Police in France are closing the net on a spate of crypto kidnappings, with officers in Lyon arresting 12 people accused of orchestrating an August attack.
The arrests come after a daring police raid freed a 22-year-old Swiss man from a four-day ordeal at the hands of a gang that demanded a ransom paid in crypto, the French media outlet France Info reported.
“The arrests are the result of several months of investigations,” police said in a statement on Wednesday. “These have helped us to identify and implicate, to varying degrees, around 20 additional individuals.”
The development comes amid a sharp rise in crypto kidnappings in France.
Detectives in Versailles are this week hunting a gang of three people suspected of posing as police officers before pulling a knife on a couple and forcing them to send them $1 million worth of Bitcoin.
Experts warn that crypto kidnappings and other types of wrench attacks are on the rise everywhere in the world, with at least 55 cases reported globally last year.

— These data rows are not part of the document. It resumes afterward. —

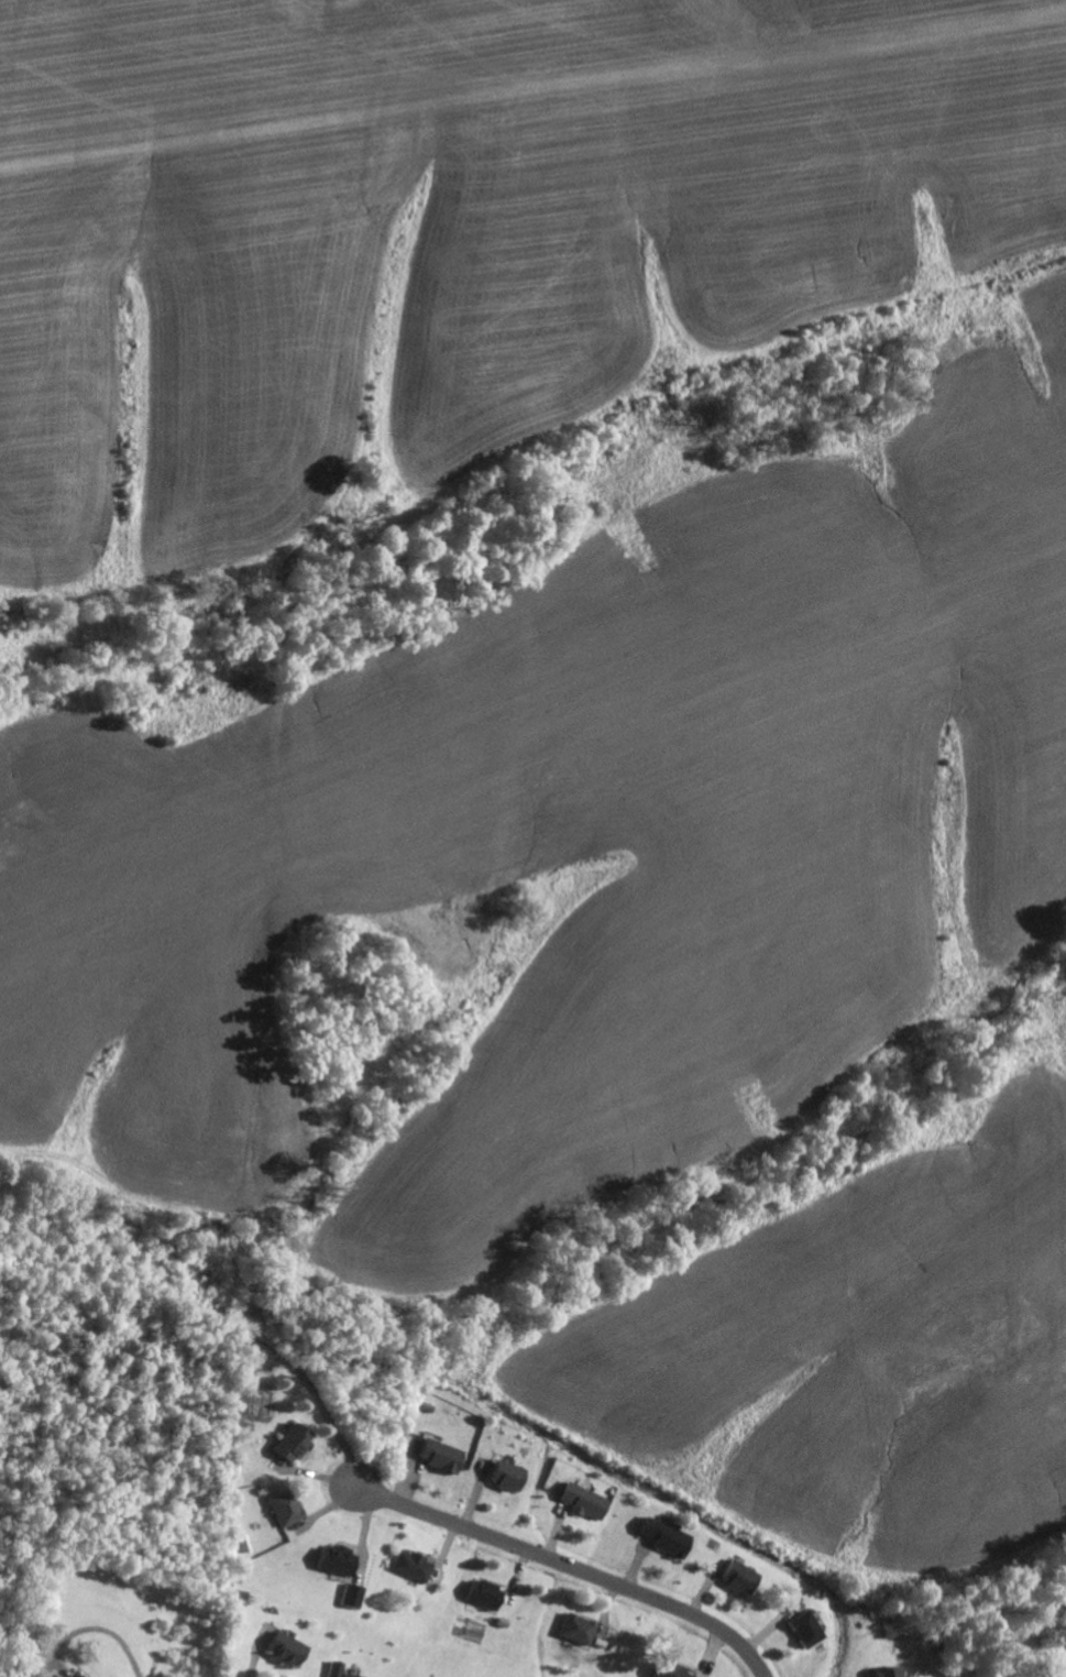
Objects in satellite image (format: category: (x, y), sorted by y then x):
building: (286, 1443)
building: (437, 1455)
building: (504, 1476)
building: (582, 1501)
building: (281, 1508)
building: (662, 1537)
building: (332, 1560)
road: (555, 1563)
building: (408, 1565)
building: (735, 1576)
building: (481, 1593)
building: (349, 1596)
building: (802, 1628)
building: (574, 1629)
road: (102, 1630)
building: (281, 1648)
building: (335, 1670)
building: (666, 1670)
building: (885, 1671)
building: (76, 1675)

Police have withheld many of the details of the kidnapping as they continue their investigations. An unnamed source close to the probe told the media outlet that the Swiss man was known to have crypto holdings, though no details have been revealed about their value.

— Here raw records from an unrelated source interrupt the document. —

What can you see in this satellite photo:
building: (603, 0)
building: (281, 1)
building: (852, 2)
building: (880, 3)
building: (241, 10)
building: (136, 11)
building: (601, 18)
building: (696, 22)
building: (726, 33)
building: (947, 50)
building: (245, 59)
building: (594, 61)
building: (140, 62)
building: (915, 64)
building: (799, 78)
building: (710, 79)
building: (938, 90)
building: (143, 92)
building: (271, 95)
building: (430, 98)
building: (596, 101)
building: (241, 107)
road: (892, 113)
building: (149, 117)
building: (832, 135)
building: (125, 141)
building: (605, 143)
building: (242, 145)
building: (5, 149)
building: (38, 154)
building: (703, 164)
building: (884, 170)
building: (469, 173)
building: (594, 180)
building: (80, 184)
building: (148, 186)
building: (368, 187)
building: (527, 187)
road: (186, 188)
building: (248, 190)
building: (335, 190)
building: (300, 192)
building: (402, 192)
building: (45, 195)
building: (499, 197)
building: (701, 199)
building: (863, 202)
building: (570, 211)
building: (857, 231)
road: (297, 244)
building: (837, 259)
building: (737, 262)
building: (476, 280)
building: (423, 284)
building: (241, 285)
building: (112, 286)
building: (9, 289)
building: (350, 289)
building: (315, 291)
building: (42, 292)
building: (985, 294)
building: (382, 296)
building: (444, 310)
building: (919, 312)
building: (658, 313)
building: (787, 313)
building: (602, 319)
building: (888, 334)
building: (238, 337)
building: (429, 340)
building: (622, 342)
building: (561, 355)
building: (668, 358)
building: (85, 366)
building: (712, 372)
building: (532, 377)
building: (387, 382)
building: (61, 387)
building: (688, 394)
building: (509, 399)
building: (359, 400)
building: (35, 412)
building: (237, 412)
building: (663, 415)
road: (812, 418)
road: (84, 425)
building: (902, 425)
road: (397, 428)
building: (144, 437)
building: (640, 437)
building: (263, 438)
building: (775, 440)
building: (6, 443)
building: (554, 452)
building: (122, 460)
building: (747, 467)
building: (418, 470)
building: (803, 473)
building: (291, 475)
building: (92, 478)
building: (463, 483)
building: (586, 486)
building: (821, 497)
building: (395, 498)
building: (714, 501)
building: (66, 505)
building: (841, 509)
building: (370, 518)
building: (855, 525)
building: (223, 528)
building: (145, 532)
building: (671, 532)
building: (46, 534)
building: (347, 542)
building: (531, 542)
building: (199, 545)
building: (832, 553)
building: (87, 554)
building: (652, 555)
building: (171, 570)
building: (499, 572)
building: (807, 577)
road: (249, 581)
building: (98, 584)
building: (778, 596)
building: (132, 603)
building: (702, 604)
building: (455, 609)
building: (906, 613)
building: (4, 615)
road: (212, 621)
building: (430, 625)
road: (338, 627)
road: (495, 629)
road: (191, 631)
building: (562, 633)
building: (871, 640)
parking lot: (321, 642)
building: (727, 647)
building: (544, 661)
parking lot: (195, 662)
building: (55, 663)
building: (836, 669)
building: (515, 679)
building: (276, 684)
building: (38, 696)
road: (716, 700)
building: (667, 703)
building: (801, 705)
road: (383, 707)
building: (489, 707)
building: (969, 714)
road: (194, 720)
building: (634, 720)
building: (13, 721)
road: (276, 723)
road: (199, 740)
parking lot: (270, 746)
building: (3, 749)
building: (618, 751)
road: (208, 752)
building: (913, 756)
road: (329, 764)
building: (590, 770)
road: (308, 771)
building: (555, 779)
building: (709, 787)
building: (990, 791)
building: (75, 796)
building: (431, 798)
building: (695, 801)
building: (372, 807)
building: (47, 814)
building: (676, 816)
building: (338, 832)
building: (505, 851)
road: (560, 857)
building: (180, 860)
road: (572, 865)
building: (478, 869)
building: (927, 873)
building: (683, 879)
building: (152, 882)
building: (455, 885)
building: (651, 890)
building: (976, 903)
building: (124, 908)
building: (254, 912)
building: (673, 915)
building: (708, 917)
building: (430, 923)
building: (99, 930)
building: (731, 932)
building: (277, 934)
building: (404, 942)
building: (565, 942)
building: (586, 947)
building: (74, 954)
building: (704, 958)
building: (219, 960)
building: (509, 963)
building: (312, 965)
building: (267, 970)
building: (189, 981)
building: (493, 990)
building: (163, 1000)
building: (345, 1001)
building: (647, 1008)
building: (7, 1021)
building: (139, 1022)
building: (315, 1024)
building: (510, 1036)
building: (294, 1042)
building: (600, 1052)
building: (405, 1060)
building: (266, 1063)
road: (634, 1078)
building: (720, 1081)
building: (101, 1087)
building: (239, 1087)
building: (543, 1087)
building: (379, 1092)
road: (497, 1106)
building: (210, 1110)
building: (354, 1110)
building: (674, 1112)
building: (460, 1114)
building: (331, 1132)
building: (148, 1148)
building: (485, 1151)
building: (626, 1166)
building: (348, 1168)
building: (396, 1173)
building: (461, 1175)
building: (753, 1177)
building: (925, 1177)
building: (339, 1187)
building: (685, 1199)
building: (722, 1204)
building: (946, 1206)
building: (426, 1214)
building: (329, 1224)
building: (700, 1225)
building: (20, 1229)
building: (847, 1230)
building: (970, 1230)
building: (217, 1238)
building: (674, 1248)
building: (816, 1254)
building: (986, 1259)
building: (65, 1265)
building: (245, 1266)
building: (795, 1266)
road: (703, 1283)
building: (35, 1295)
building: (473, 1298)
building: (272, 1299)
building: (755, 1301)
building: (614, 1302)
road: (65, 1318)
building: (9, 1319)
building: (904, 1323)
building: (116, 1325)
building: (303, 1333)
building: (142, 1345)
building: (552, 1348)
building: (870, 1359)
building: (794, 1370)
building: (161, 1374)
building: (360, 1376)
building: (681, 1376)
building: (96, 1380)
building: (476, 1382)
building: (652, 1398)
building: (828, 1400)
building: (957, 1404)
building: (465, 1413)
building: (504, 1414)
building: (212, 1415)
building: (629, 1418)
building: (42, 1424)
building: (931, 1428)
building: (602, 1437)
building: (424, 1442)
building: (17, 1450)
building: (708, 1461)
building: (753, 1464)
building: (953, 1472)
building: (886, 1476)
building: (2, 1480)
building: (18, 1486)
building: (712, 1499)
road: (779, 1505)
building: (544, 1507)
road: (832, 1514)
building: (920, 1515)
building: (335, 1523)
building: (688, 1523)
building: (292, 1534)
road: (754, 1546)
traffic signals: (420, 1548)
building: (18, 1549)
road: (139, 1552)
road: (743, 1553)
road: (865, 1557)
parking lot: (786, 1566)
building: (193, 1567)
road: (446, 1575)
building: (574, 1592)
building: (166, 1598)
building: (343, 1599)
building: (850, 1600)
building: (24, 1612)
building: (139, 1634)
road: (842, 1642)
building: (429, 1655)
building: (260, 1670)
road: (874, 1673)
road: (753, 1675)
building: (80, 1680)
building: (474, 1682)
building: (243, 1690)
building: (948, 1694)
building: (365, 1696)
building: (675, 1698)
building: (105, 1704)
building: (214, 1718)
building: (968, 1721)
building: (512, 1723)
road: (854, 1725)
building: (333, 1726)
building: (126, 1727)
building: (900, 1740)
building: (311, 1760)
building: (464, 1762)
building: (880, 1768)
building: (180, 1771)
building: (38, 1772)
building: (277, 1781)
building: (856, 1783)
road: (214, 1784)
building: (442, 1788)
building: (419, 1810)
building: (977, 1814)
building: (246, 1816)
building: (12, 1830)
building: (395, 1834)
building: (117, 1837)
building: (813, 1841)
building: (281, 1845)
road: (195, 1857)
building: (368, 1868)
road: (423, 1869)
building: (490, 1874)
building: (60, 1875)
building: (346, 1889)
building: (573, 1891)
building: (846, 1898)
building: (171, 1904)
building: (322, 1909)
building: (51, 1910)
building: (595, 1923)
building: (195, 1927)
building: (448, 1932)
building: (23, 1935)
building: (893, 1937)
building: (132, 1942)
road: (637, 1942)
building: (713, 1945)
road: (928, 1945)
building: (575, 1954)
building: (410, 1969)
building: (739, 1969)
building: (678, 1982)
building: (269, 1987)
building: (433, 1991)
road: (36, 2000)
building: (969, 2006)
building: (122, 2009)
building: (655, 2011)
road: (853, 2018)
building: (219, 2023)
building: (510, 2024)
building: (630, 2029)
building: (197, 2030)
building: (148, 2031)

The victim, a resident of the Swiss canton of Vaud, was “seriously mistreated and injured” during his four-day ordeal, a Swiss police spokesperson said.
The operation to free the man was orchestrated by the Lyon prosecutor’s office in late August.
The raid saw around 150 heavily armed military personnel storm a building near Valence train station in the Drôme region on August 31.
Officers arrested one of the kidnapping’s masterminds at the scene, as well as two other individuals.
In early September, police made seven further arrests. All seven suspects hail from Valence, and one was under 18. The remainder were all aged between 24 and 30 years and were all “known to the police,” officers said.
Prosecutors have indicted all of these individuals on charges of kidnapping, confinement, organised crime, extortion, illegal possession of weapons, and conspiracy to commit an aggravated crime.
Police followed up with another large-scale operation conducted on March 2, which resulted in the arrest of 18 people, three of whom were remanded in custody.
French police handled 40 cases of crypto-related kidnapping between July 2023 and the end of 2025. Detectives say many of these attacks were organised by overseas-based criminal groups.